START PASSAGE PROVIDED

The Loulé-based shelter, created by British expat Sid Richardson, has found the formula for a turnover of almost 200%. With a baseline number of ‘around 120 dogs and 20 cats’, ARA (standing for Animal Rescue Algarve) has managed to rehome 190 animals in little more than 11 months. Bearing in mind most shelters struggle to find adoptive families for even a fraction of their inmates, this is stellar. But authorities are adamant: because Sid Richardson constructed the shelter on land within REN (ecological reserve) demarcation, it must be pulled down.

Sid Richardson disagrees, for very principled reasons. Since 2016, kennels have been prohibited from euthanasing animals. As a result, all of them are full to bursting. The situation has seen abandoned animals left to roam cities, towns and villages – increasingly causing mayhem. Despite calls for solutions, nothing concrete is coming down the line.

Thus, Sid is determined not only to rebuff the demolition order, but to challenge the law it means to uphold.

This is a fight about ‘creating a precedent’.

Says Sid, if his shelter agrees to demolish, others will end up folding too – as almost all privately owned shelters are “illegal” in some form or other, while doing the lion’s share of animal rescue work.

In other words, if he doesn’t fight, the plight of Portugal’s thousands of abandoned animals will just go on getting steadily worse.

“This could all be solved so quickly,” he told us. “All we are asking is to be allowed to continue our work until the local council is in a position to provide the necessary facilities. Up till now they haven’t, and they won’t,” he predicted. “This has become a problem that needs a new approach. I completely understand that developments per se should not be allowed on REN or RAN land, or indeed any other type of land that is deemed protected. But the need for animal shelters everywhere is glaring. This is a massive problem. Every year, up to 50,000 animals are dumped, left to fend for themselves or born into the ‘wild’ due to the number of strays left unsterilised. Municipal shelters take in about 5%. Private shelters do 95% of the work and, therefore, need special dispensation to be able to do so, if necessary, in protected areas as long as they are not affecting anyone.”

The ARA shelter – purpose-built at a total cost (including land purchase) of around €1.2 million – is on a five-acre plot, in a secluded valley, far from residential areas.

Any noise, smell or commotion caused by the numbers of cats and dogs in residence at any one time “doesn’t affect anyone”, says Sid, while one of his Portuguese staff members points out that, according to the law, shelters “should not be located in urban centres”.

“That makes practically all municipal kennels in existence illegal,” he explained.

END PASSAGE PROVIDED

» WHAT YOU WILL DO:
(1) In the article about the Animal Rescue Algarve shelter, how many animals did the shelter rehome in little more than 11 months?
(2) Please continue the article about the Animal Rescue Algarve shelter, starting after its final sentence.

START INFORMATION SHOWN

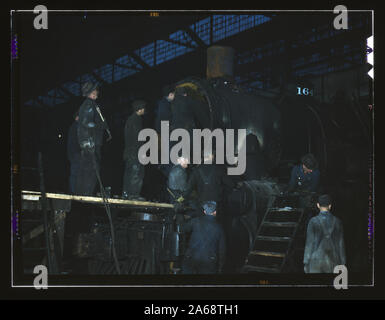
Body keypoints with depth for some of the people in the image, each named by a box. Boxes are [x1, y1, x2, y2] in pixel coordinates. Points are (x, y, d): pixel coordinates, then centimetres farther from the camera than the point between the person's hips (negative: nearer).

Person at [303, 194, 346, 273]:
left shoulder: (313, 221, -6)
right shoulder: (337, 222, 3)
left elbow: (310, 243, -6)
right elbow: (341, 244, 5)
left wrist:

END INFORMATION SHOWN

» RESPONSES TO THE TASKS:
(1) 190 animals.

(2)
So determined are those who work for and support ARA to save the project that a petition is being launched to try and persuade Loulé council to ‘think outside the box’.

“There are two ways this can be sorted,” suggests Sid, a resident here of 25 years who runs restaurants and bars in Vale do Lobo.

“One, Loulé Câmara can campaign with us to change the law, or two – and I think this is the easiest option – they can ‘build us in’ to their territorial plan (PDM), for 2020. This second solution means the whole issue could be sorted locally. There would be no need for any kind of involvement of central government – and we could go on doing what we do best: rescuing and rehoming abandoned animals.

“This is an issue that too many people are not sufficiently aware of. The sheer numbers of abandoned animals every year are unsustainable. We need ‘new thinking’ – and penalising people who are trying and do something to improve the situation is not the answer,” he stresses.

Indeed, Sid didn’t ‘take the bull by the horns’ and build the shelter on REN land lightly. “I tried for years to come to an agreement with municipal authorities,” he explained. “But there was always some bureaucratic issue or other. In the end, I had to go-it-alone, for the animals’ sakes…”
As Sid’s workers add, the council hasn’t presented a solution for ARA’s current inmates should the kennels be torn down.

“Where do they think they could possibly go? There are no shelters anywhere in the Algarve with any space!”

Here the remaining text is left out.